Hillary Clinton Wants You to Rethink the 90s

Now she can frame her failed health care efforts as stepping stones to successful reform.

For Hillary Clinton, last week's Supreme Court's health care decision is not only an invitation to fully embrace Obamacare as she campaigns for the presidency, but also an excuse to ask voters to look backwards—all the way to the 1990s.

The ruling that may finally place the Affordable Care Act on stable ground has provided Clinton the opportunity to rewrite the narrative of her husband's attempt at health care reform, transforming it from a dismal failure into an important step towards expanded coverage today.

In a tweet posted hours after the King v.
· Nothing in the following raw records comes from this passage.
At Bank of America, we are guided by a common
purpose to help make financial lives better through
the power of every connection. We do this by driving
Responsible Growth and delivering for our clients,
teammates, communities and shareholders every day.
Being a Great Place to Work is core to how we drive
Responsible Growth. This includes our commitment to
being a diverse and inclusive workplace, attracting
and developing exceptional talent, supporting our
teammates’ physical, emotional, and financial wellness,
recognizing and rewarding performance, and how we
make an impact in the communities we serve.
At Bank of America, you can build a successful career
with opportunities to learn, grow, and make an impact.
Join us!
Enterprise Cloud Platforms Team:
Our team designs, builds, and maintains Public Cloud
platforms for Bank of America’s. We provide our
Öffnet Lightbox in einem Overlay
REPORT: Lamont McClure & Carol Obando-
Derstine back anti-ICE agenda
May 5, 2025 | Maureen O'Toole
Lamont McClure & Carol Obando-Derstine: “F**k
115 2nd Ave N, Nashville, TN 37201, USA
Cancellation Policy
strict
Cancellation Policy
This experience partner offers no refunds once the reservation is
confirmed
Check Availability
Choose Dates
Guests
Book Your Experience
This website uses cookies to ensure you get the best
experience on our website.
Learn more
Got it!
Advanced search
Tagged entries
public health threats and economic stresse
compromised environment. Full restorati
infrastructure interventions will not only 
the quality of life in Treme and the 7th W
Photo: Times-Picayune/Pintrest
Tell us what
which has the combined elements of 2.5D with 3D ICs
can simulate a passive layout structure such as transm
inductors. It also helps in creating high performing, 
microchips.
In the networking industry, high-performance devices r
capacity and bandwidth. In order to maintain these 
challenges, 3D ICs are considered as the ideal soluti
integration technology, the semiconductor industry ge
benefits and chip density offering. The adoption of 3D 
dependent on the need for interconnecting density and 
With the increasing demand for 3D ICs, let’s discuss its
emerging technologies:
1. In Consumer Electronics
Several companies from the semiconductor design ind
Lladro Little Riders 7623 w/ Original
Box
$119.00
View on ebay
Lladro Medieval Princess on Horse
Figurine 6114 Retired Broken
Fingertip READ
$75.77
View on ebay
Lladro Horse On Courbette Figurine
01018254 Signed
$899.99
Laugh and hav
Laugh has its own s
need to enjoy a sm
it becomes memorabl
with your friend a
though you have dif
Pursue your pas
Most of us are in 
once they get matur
Burwell decision was announced, Clinton quoted herself from more than two decades ago.

"'Now is our chance to beat the odds and give the American people the health security they need.'—Hillary in 1993," she tweeted.

In 1993, she chaired President Clinton's Task Force on National Health Care Reform. The president entered office the year before on a wave of momentum for health policy reform. But the effort fell apart for a variety of reasons, and health care reform essentially didn't come back for a generation.

Hillary's messaging follows the Court's ruling that subsidies under the Affordable Care Act are legal, marking the law's second victory before SCOTUS and, most likely, the end of its judicial challenges.

Prior to the ruling, Clinton wasn't afraid to express her enthusiasm for the law. It's easy to understand why. Although it doesn't have her name on it, the law does many of the things that the Clintons promoted in 1993 and 1994.

But as Obamacare looks more and more like a permanent part of American society, it also becomes safer for Clinton to fully embrace, touting it as the result of her decades of health care reform work—not a follow-up to her failure of leadership.

In a separate tweet following the ruling, Hillary Clinton linked to a campaign video published on YouTube this month, writing, "'You have to get up off the floor—and you keep fighting.' Hillary on the fight for health care back in 1993."

"We worked really hard. We weren't successful; I was really disappointed," she said in the video. But before moving on from health care to other policy areas, she ends the subject on a positive note, pointing to the Children's Health Insurance Program, which President Clinton signed into law.

And while last week's court ruling has renewed calls for the repeal and replacement of Obamacare from Republican contenders, it's struck new tones in Clinton's rhetoric, allowing her to put her full weight behind her 2008 primary opponent's signature domestic legislation.

"No child, no adult, should go without quality, affordable health care. And my pledge, as it has been for 25 years, is I will do everything I can to make that happen," she said in a campaign video released Monday.

"We've got to defend the Affordable Care Act," she said at the end of the video.